How Personal Injury Cases Work

In almost every injury case, the defendant or at-fault person has an Insurance Company (for example: every car, motorcycle and truck MUST be insured) that must pay a proven loss.  Often the company insuring the victim (Uninsured Motorist or Underinsured Motorist) will not pay their own customer and will defend the other side against their customer.  (Insurance makes money by collecting your premiums, not paying your claim.)

Under South Carolina Law, the Insurance Company cannot be named in a lawsuit, unless the claim is directly against the Insurance Company (as in a claim by a homeowner), and the case name and the parties are only the people involved.  Liability Insurance will pay for a lawyer for the person at fault, but it offers no legal help for those injured through no fault of their own.

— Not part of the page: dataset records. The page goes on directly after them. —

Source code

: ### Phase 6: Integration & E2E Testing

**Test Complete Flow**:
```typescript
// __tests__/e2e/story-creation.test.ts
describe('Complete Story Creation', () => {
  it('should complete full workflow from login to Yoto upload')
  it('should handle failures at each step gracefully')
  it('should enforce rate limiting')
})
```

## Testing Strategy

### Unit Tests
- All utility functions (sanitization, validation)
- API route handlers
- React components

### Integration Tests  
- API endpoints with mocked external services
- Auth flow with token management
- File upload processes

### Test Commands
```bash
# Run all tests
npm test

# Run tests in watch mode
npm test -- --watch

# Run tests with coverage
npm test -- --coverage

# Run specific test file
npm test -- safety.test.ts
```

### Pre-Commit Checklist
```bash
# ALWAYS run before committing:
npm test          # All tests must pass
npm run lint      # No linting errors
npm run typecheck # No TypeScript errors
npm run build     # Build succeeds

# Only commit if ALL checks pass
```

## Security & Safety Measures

In a car crash case “insurance” cannot even be mentioned or named in the case.  The court cannot even inform the jury that insurance is involved in a wreck case, because the insurance company is not allowed to be named as a party.  This is true even though the insurance will be paying.  The jury will never be told, even if they ask.

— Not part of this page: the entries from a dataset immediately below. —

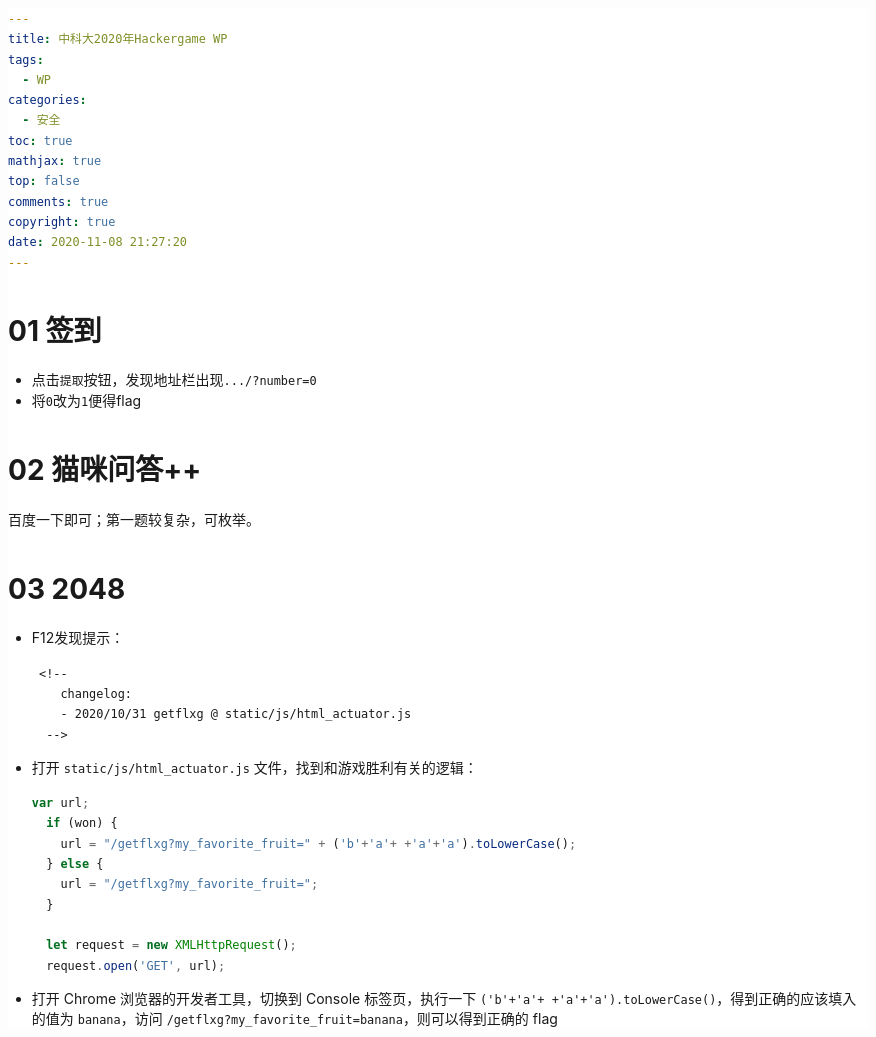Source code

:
 ```yaml
---
title: 中科大2020年Hackergame WP
tags:
  - WP
categories:
  - 安全
toc: true
mathjax: true
top: false
comments: true
copyright: true
date: 2020-11-08 21:27:20
---
```


# 01 签到

* 点击`提取`按钮，发现地址栏出现`.../?number=0`
* 将`0`改为`1`便得flag

# 02 猫咪问答++

百度一下即可；第一题较复杂，可枚举。

# 03 2048

* F12发现提示：

  ```
   <!-- 
      changelog:
      - 2020/10/31 getflxg @ static/js/html_actuator.js
    -->
  ```

* 打开 `static/js/html_actuator.js` 文件，找到和游戏胜利有关的逻辑：

  ```javascript
  var url;
    if (won) {
      url = "/getflxg?my_favorite_fruit=" + ('b'+'a'+ +'a'+'a').toLowerCase();
    } else {
      url = "/getflxg?my_favorite_fruit=";
    }
  
    let request = new XMLHttpRequest();
    request.open('GET', url);
  ```

* 打开 Chrome 浏览器的开发者工具，切换到 Console 标签页，执行一下 `('b'+'a'+ +'a'+'a').toLowerCase()`，得到正确的应该填入的值为 `banana`，访问 `/getflxg?my_favorite_fruit=banana`，则可以得到正确的 flag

Defendants are usually represented by Insurance Defense Law Firms (usually out-of-town), paid by Insurance Companies who are footing the bill for the defense case.  Plaintiffs are usually represented by lawyers, like me, who will expect their clients to pay only if the clients are compensated for their loss.  Most people work and cannot afford to pay a lawyer, especially after suffering a loss.  Plaintiffs in injury cases have already lost medical bills, wages and the effects of their injuries.  The claim is their one chance to try to make up for some of their loss.  I give the injured claimant the best chance to have restitution for their losses and injuries.

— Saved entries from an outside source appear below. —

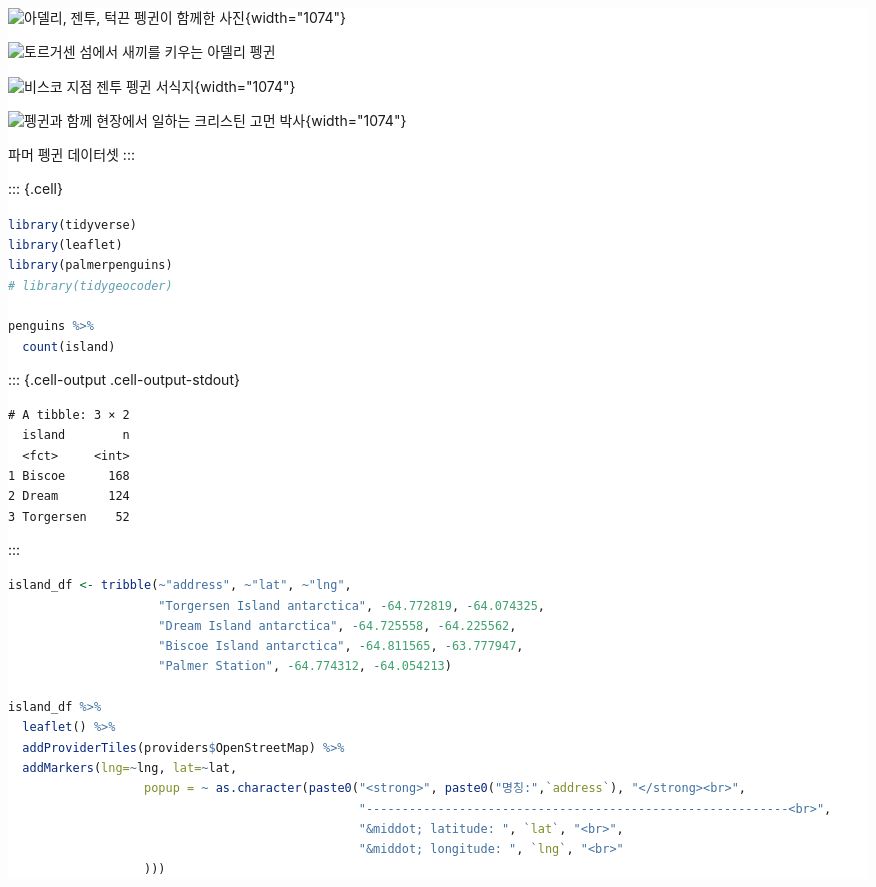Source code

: ![아델리, 젠투, 턱끈 펭귄이 함께한
사진](images/penguins_three.jpg){width="1074"}

![토르거센 섬에서 새끼를 키우는 아델리
펭귄](images/penguins_torgerson.jpg)

![비스코 지점 젠투 펭귄
서식지](images/penguins_gentoo.jpg){width="1074"}

![펭귄과 함께 현장에서 일하는 크리스틴 고먼
박사](images/penguins_field.jpg){width="1074"}

파머 펭귄 데이터셋
:::


::: {.cell}

```{.r .cell-code}
library(tidyverse)
library(leaflet)
library(palmerpenguins)
# library(tidygeocoder)

penguins %>% 
  count(island)
```

::: {.cell-output .cell-output-stdout}
```
# A tibble: 3 × 2
  island        n
  <fct>     <int>
1 Biscoe      168
2 Dream       124
3 Torgersen    52
```
:::

```{.r .cell-code}
island_df <- tribble(~"address", ~"lat", ~"lng",
                     "Torgersen Island antarctica", -64.772819, -64.074325,
                     "Dream Island antarctica", -64.725558, -64.225562,
                     "Biscoe Island antarctica", -64.811565, -63.777947,
                     "Palmer Station", -64.774312, -64.054213)

island_df %>% 
  leaflet() %>% 
  addProviderTiles(providers$OpenStreetMap) %>% 
  addMarkers(lng=~lng, lat=~lat, 
                   popup = ~ as.character(paste0("<strong>", paste0("명칭:",`address`), "</strong><br>",
                                                 "-----------------------------------------------------------<br>",
                                                 "&middot; latitude: ", `lat`, "<br>",
                                                 "&middot; longitude: ", `lng`, "<br>"
                   ))) 
```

Plaintiffs are claimants, who must prove by a “preponderance of evidence” that the at-fault party (said to be the Defendant) is responsible for causing the injury or damage.  Preponderance means “more likely than not” or 51% likely (some may say, better than even chance).  Civil Court determines if the defendant is more likely than not (51%) responsible for whatever event caused the injury or damage.  This is a much lower standard than is required to prove a person committed a crime (beyond a reasonable doubt, or close to 100%).  The Plaintiff/Claimant always has the “burden”, or duty, to prove that an event is more likely the defendant’s fault than their own, following the rules described by the judge pertaining to the type of case.  A claimant in civil court is never required to prove “beyond a reasonable doubt”, because nobody is going to jail.